Excerpted records below:

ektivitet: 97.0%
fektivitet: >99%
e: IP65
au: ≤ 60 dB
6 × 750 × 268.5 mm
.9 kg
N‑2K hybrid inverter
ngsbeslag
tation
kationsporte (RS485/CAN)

End of Excerpted records.

**Directive**
Every record above must be duplicated exactly.

**Result**
ektivitet: 97.0%
fektivitet: >99%
e: IP65
au: ≤ 60 dB
6 × 750 × 268.5 mm
.9 kg
N‑2K hybrid inverter
ngsbeslag
tation
kationsporte (RS485/CAN)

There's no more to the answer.